Free Republic
Browse · Search
Religion
Topics · Post Article

Skip to comments.

Crisis between U.S. nuns and Vatican has been a long time coming
Vatican Insider ^ | April 26, 2012 | marco tosatti

Posted on 04/27/2012 2:42:55 PM PDT by NYer

The doctrinal rebuff which the LCWR received from the Holy See, has its roots back in 1971, when the U.S.’s women religious rewrote their statute

The Congregation for the Doctrine of the Faith, led by U.S. Cardinal William Levada, has asked for a deep reform of the Leadership Conference of Women Religious (LCWR), the organisation which represents the majority of religious women’s orders in the United States. The request for the reform came after the conclusions of an inquiry showed that ““the current doctrinal and pastoral situation of the LCWR is grave and a matter of serious concern.” The Congregation concluded that an intervention from the Vatican was necessary to reform the group. The Archbishop of Seattle, Peter Sartain, was chosen as the Vatican delegate to supervise the reform process. The leader of the LCWR will have to assist in reviewing the group’s statutes, plan programmes, review liturgical texts and reconsider the group’s affiliations to other organisations.

ACTIONS TO TAKE ▸
a) Translate this sentence from the article on the LCWR into Spanish: "The Congregation concluded that an intervention from the Vatican was necessary to reform the group."
b) Using the article on the LCWR, decide whether each statement agrees with it. For each, answer yes or no and quote the words that settle it.
(i) Peter Sartain is the Archbishop of Seattle.
(ii) The LCWR represents a minority of religious women's orders in the United States.
(iii) The crisis has its roots in 1981.

THE DATA ▸
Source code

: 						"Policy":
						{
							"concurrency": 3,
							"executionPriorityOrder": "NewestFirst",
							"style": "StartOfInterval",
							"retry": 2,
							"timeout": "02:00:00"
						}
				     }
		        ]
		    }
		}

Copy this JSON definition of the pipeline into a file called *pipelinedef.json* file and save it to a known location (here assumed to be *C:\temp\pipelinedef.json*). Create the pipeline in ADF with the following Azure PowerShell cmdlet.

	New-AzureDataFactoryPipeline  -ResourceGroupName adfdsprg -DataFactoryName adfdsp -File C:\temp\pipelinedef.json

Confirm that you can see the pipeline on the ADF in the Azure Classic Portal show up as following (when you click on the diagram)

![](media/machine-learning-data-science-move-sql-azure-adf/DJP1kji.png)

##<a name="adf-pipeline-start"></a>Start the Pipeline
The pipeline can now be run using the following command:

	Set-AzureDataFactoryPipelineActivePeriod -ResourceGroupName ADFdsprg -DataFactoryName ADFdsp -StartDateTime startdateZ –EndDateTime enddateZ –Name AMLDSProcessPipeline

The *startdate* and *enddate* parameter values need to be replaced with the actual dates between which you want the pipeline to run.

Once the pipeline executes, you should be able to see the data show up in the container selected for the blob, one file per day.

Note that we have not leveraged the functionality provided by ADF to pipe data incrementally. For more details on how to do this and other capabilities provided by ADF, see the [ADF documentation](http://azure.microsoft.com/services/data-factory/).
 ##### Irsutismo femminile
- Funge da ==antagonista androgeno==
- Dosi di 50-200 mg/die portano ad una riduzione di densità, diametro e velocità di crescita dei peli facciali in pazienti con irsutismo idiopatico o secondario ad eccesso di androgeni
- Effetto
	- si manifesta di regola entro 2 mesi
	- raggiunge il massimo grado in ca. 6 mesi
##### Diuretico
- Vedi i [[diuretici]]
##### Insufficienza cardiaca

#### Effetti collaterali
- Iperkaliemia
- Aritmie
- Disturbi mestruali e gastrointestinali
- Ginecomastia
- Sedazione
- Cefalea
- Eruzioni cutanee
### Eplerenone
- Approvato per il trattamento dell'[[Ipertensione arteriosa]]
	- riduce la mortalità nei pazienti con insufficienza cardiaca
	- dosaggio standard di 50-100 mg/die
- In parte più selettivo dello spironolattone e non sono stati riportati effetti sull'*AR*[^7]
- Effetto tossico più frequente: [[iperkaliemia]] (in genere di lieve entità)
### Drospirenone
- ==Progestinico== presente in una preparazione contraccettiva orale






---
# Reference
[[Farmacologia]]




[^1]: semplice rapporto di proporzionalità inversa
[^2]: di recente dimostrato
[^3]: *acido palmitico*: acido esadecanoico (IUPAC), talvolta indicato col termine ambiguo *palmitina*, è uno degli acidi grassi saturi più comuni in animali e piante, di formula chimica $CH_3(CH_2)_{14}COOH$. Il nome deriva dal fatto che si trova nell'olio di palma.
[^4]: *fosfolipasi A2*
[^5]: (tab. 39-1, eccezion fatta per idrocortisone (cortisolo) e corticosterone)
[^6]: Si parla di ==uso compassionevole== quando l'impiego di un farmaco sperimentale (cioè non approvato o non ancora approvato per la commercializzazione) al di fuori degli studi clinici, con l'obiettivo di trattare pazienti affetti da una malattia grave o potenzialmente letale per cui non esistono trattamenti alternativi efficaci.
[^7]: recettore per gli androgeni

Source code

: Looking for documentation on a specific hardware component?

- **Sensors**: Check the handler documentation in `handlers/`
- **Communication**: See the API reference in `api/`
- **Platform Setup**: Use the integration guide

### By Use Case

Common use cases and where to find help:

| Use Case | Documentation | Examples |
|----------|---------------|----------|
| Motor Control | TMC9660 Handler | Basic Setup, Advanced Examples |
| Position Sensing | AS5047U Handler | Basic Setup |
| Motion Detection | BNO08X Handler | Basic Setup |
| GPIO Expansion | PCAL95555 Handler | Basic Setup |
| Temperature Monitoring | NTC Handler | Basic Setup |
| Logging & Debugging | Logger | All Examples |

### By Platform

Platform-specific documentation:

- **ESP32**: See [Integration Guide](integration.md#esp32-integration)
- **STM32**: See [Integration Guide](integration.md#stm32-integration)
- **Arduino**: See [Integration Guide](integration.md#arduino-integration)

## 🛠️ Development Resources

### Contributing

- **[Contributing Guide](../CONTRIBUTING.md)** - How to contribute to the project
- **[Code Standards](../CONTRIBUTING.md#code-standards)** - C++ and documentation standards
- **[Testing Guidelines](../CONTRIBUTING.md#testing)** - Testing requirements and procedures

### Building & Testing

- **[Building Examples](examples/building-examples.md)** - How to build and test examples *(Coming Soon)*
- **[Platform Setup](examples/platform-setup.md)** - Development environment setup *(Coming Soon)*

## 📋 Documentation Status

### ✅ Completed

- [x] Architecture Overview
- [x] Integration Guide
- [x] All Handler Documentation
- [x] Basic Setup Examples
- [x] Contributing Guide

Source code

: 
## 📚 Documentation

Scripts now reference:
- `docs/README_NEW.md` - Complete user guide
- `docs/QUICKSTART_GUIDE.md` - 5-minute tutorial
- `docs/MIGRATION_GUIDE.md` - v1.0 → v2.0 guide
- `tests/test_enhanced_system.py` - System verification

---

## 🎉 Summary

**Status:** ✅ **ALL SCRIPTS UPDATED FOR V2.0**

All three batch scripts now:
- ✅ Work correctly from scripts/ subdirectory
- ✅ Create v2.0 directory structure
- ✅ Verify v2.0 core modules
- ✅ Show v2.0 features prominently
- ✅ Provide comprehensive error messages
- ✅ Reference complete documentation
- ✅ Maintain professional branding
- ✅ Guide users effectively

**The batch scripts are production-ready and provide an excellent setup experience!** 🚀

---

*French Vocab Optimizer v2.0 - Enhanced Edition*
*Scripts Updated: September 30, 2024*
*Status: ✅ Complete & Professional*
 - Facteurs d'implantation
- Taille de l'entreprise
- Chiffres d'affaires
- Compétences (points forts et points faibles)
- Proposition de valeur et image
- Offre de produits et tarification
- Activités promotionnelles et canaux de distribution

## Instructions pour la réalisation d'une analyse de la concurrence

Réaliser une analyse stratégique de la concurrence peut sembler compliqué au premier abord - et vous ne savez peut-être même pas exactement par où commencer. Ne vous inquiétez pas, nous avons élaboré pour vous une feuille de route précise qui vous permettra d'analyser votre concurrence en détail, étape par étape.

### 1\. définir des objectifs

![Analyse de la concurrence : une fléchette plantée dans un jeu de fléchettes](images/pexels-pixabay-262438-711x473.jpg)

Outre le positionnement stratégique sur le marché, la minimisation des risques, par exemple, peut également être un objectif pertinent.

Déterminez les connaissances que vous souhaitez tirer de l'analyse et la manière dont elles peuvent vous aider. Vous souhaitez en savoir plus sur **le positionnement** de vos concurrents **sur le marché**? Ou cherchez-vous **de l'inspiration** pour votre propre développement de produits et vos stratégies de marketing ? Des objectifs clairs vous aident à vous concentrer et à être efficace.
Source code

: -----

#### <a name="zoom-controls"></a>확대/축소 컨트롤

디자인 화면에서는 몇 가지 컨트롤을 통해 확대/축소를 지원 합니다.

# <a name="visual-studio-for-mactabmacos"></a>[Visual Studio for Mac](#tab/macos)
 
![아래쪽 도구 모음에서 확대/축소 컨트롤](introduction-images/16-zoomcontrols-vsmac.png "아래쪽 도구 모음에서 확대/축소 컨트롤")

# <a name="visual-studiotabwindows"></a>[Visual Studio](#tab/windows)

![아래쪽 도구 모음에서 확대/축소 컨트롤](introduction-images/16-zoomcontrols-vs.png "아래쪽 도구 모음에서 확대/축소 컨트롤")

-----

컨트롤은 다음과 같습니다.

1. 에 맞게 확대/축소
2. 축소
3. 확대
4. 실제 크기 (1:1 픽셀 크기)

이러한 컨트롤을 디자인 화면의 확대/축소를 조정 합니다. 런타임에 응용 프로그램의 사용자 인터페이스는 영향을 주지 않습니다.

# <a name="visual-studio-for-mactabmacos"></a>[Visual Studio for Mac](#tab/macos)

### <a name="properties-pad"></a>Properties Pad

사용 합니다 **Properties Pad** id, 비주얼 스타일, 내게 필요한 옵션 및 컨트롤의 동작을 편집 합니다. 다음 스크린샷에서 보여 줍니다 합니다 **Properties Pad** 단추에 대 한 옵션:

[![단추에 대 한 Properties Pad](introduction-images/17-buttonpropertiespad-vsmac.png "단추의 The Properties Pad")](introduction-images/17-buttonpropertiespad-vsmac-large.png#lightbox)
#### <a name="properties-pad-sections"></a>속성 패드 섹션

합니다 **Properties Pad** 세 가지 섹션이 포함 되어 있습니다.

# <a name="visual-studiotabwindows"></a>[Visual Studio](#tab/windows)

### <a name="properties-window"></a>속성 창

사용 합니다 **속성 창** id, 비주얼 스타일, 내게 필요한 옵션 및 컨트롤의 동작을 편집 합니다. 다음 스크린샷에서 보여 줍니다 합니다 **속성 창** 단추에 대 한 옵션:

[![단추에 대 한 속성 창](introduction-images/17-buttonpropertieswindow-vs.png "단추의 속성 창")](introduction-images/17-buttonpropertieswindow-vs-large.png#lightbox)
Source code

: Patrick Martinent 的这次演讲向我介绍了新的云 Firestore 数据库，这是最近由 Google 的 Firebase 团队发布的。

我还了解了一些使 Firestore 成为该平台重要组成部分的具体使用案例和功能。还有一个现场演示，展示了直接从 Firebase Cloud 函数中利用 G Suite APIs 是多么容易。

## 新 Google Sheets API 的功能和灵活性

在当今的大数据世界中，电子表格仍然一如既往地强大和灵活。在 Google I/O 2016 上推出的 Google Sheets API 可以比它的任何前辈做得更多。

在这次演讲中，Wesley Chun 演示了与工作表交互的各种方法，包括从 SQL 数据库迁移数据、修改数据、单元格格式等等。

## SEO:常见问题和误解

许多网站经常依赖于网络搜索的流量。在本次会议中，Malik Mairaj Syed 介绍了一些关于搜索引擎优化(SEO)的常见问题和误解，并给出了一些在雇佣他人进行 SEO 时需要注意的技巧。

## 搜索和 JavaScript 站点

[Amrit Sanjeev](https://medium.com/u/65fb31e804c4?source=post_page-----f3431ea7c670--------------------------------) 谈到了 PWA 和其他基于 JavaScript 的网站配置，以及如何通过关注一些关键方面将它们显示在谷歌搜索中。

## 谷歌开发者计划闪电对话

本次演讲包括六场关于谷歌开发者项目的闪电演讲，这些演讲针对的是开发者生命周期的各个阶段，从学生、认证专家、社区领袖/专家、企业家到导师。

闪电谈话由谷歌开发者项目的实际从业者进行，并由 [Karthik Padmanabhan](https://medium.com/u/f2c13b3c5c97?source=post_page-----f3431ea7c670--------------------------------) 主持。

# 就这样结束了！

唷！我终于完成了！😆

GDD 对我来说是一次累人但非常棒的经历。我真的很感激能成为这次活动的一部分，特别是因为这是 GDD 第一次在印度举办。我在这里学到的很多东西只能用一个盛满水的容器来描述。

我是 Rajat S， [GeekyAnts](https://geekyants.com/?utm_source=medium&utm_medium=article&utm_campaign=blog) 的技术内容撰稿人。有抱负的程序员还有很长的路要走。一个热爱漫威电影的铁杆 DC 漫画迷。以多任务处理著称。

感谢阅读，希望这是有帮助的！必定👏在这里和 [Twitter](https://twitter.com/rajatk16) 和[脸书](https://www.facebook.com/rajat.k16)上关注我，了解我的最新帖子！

RESPONSES ▸
a) La Congregación concluyó que era necesaria una intervención del Vaticano para reformar el grupo.

b)
(i) Yes: "The Archbishop of Seattle, Peter Sartain, was chosen as the Vatican delegate to supervise the reform process."
(ii) No: "the organisation which represents the majority of religious women’s orders in the United States"
(iii) No: "has its roots back in 1971"